• HOW TO COMPLETE THIS TASK:
Set down, exactly as written, the lines from the line holding "vous devez être" to the end of the data, inclusive, skipping any pictures.

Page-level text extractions
__________________________________________________

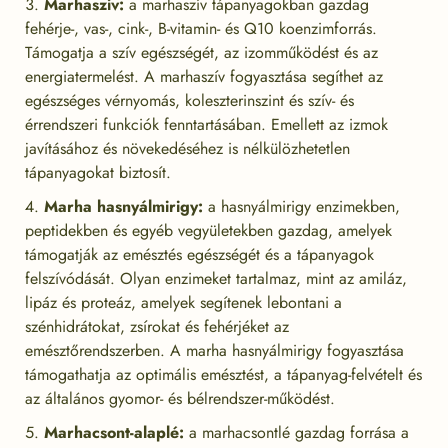
Marhaszív:
a marhaszív tápanyagokban gazdag
fehérje-, vas-, cink-, B-vitamin- és Q10 koenzimforrás.
Támogatja a szív egészségét, az izomműködést és az
energiatermelést. A marhaszív fogyasztása segíthet az
egészséges vérnyomás, koleszterinszint és szív- és
érrendszeri funkciók fenntartásában. Emellett az izmok
javításához és növekedéséhez is nélkülözhetetlen
tápanyagokat biztosít.
Marha hasnyálmirigy:
a hasnyálmirigy enzimekben,
peptidekben és egyéb vegyületekben gazdag, amelyek
támogatják az emésztés egészségét és a tápanyagok
felszívódását. Olyan enzimeket tartalmaz, mint az amiláz,
lipáz és proteáz, amelyek segítenek lebontani a
szénhidrátokat, zsírokat és fehérjéket az
emésztőrendszerben. A marha hasnyálmirigy fogyasztása
támogathatja az optimális emésztést, a tápanyag-felvételt és
az általános gyomor- és bélrendszer-működést.
Marhacsont-alaplé:
a marhacsontlé gazdag forrása a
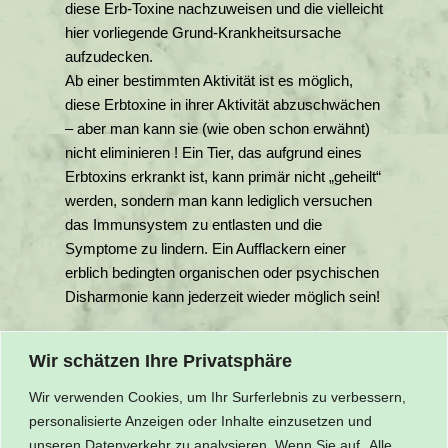
diese Erb-Toxine nachzuweisen und die vielleicht
hier vorliegende Grund-Krankheitsursache
aufzudecken.
Ab einer bestimmten Aktivität ist es möglich,
diese Erbtoxine in ihrer Aktivität abzuschwächen
– aber man kann sie (wie oben schon erwähnt)
nicht eliminieren ! Ein Tier, das aufgrund eines
Erbtoxins erkrankt ist, kann primär nicht „geheilt“
werden, sondern man kann lediglich versuchen
das Immunsystem zu entlasten und die
Symptome zu lindern. Ein Aufflackern einer
erblich bedingten organischen oder psychischen
Disharmonie kann jederzeit wieder möglich sein!
© der Texte liegt bei Petra Stein
Wir schätzen Ihre Privatsphäre
Wir verwenden Cookies, um Ihr Surferlebnis zu verbessern,
personalisierte Anzeigen oder Inhalte einzusetzen und
unseren Datenverkehr zu analysieren. Wenn Sie auf „Alle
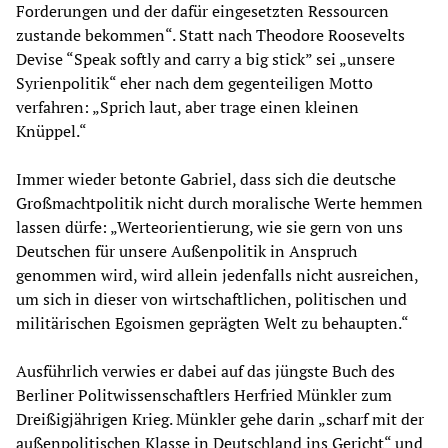
Forderungen und der dafür eingesetzten Ressourcen
zustande bekommen“. Statt nach Theodore Roosevelts
Devise “Speak softly and carry a big stick” sei „unsere
Syrienpolitik“ eher nach dem gegenteiligen Motto
verfahren: „Sprich laut, aber trage einen kleinen
Knüppel.“
Immer wieder betonte Gabriel, dass sich die deutsche
Großmachtpolitik nicht durch moralische Werte hemmen
lassen dürfe: „Werteorientierung, wie sie gern von uns
Deutschen für unsere Außenpolitik in Anspruch
genommen wird, wird allein jedenfalls nicht ausreichen,
um sich in dieser von wirtschaftlichen, politischen und
militärischen Egoismen geprägten Welt zu behaupten.“
Ausführlich verwies er dabei auf das jüngste Buch des
Berliner Politwissenschaftlers Herfried Münkler zum
Dreißigjährigen Krieg. Münkler gehe darin „scharf mit der
außenpolitischen Klasse in Deutschland ins Gericht“ und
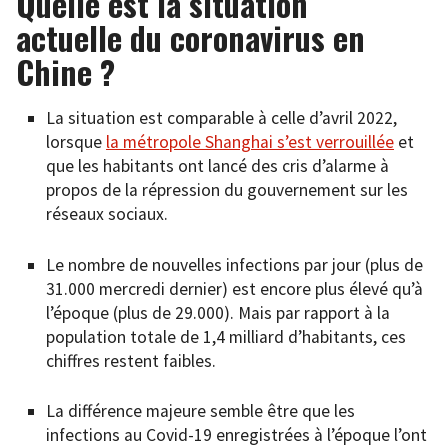
Quelle est la situation
actuelle du coronavirus en
Chine ?
La situation est comparable à celle d’avril 2022,
lorsque
la métropole Shanghai s’est verrouillée
et
que les habitants ont lancé des cris d’alarme à
propos de la répression du gouvernement sur les
réseaux sociaux.
Le nombre de nouvelles infections par jour (plus de
31.000 mercredi dernier) est encore plus élevé qu’à
l’époque (plus de 29.000). Mais par rapport à la
population totale de 1,4 milliard d’habitants, ces
chiffres restent faibles.
La différence majeure semble être que les
infections au Covid-19 enregistrées à l’époque l’ont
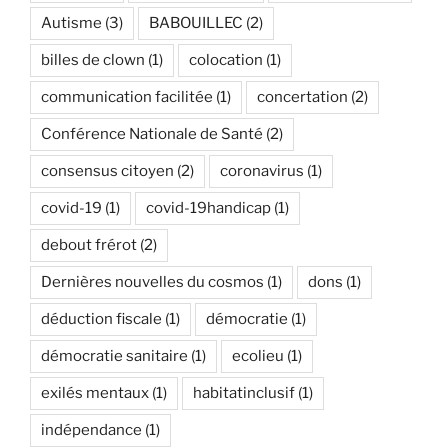
Autisme
(3)
BABOUILLEC
(2)
billes de clown
(1)
colocation
(1)
communication facilitée
(1)
concertation
(2)
Conférence Nationale de Santé
(2)
consensus citoyen
(2)
coronavirus
(1)
covid-19
(1)
covid-19handicap
(1)
debout frérot
(2)
Dernières nouvelles du cosmos
(1)
dons
(1)
déduction fiscale
(1)
démocratie
(1)
démocratie sanitaire
(1)
ecolieu
(1)
exilés mentaux
(1)
habitatinclusif
(1)
indépendance
(1)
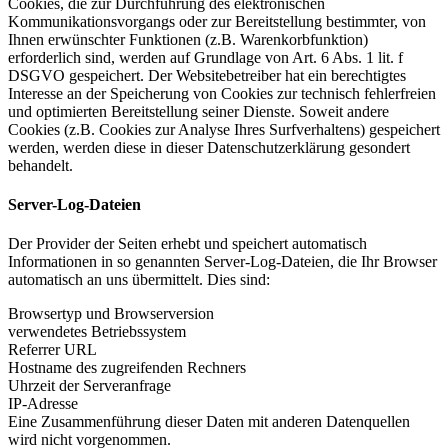
Cookies, die zur Durchführung des elektronischen
Kommunikationsvorgangs oder zur Bereitstellung bestimmter, von
Ihnen erwünschter Funktionen (z.B. Warenkorbfunktion)
erforderlich sind, werden auf Grundlage von Art. 6 Abs. 1 lit. f
DSGVO gespeichert. Der Websitebetreiber hat ein berechtigtes
Interesse an der Speicherung von Cookies zur technisch fehlerfreien
und optimierten Bereitstellung seiner Dienste. Soweit andere
Cookies (z.B. Cookies zur Analyse Ihres Surfverhaltens) gespeichert
werden, werden diese in dieser Datenschutzerklärung gesondert
behandelt.
Server-Log-Dateien
Der Provider der Seiten erhebt und speichert automatisch
Informationen in so genannten Server-Log-Dateien, die Ihr Browser
automatisch an uns übermittelt. Dies sind:
Browsertyp und Browserversion
verwendetes Betriebssystem
Referrer URL
Hostname des zugreifenden Rechners
Uhrzeit der Serveranfrage
IP-Adresse
Eine Zusammenführung dieser Daten mit anderen Datenquellen
wird nicht vorgenommen.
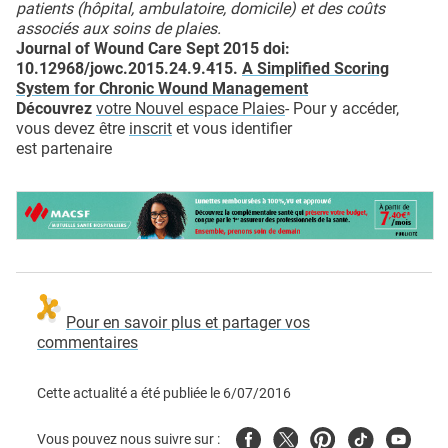
patients (hôpital, ambulatoire, domicile) et des coûts
associés aux soins de plaies.
Journal of Wound Care Sept 2015 doi:
10.12968/jowc.2015.24.9.415.
A Simplified Scoring
System for Chronic Wound Management
Découvrez
votre Nouvel espace Plaies
- Pour y accéder,
vous devez être
inscrit
et vous identifier
est partenaire
Pour en savoir plus et partager vos
commentaires
Cette actualité a été publiée le
6/07/2016
Facebook
Twitter
Pinterest
Tiktok
Youtube
Vous pouvez nous suivre sur :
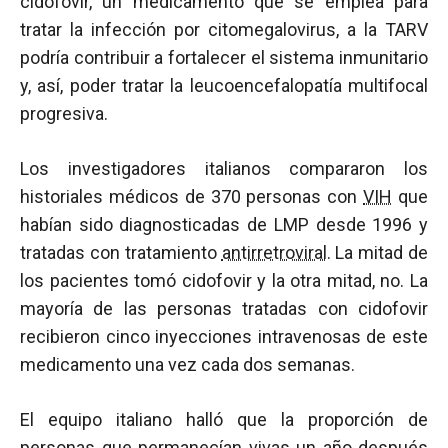
cidofovir, un medicamento que se emplea para
tratar la infección por citomegalovirus, a la TARV
podría contribuir a fortalecer el sistema inmunitario
y, así, poder tratar la leucoencefalopatía multifocal
progresiva.
Los investigadores italianos compararon los
historiales médicos de 370 personas con
VIH
que
habían sido diagnosticadas de LMP desde 1996 y
tratadas con tratamiento
antirretroviral
. La mitad de
los pacientes tomó cidofovir y la otra mitad, no. La
mayoría de las personas tratadas con cidofovir
recibieron cinco inyecciones intravenosas de este
medicamento una vez cada dos semanas.
El equipo italiano halló que la proporción de
personas que permanecían vivas un año después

__________________________________________________

• REPLY TO THE EXERCISE:
vous devez être
inscrit
et vous identifier
est partenaire
Pour en savoir plus et partager vos
commentaires
Cette actualité a été publiée le
6/07/2016
Facebook
Twitter
Pinterest
Tiktok
Youtube
Vous pouvez nous suivre sur :
cidofovir, un medicamento que se emplea para
tratar la infección por citomegalovirus, a la TARV
podría contribuir a fortalecer el sistema inmunitario
y, así, poder tratar la leucoencefalopatía multifocal
progresiva.
Los investigadores italianos compararon los
historiales médicos de 370 personas con
VIH
que
habían sido diagnosticadas de LMP desde 1996 y
tratadas con tratamiento
antirretroviral
. La mitad de
los pacientes tomó cidofovir y la otra mitad, no. La
mayoría de las personas tratadas con cidofovir
recibieron cinco inyecciones intravenosas de este
medicamento una vez cada dos semanas.
El equipo italiano halló que la proporción de
personas que permanecían vivas un año después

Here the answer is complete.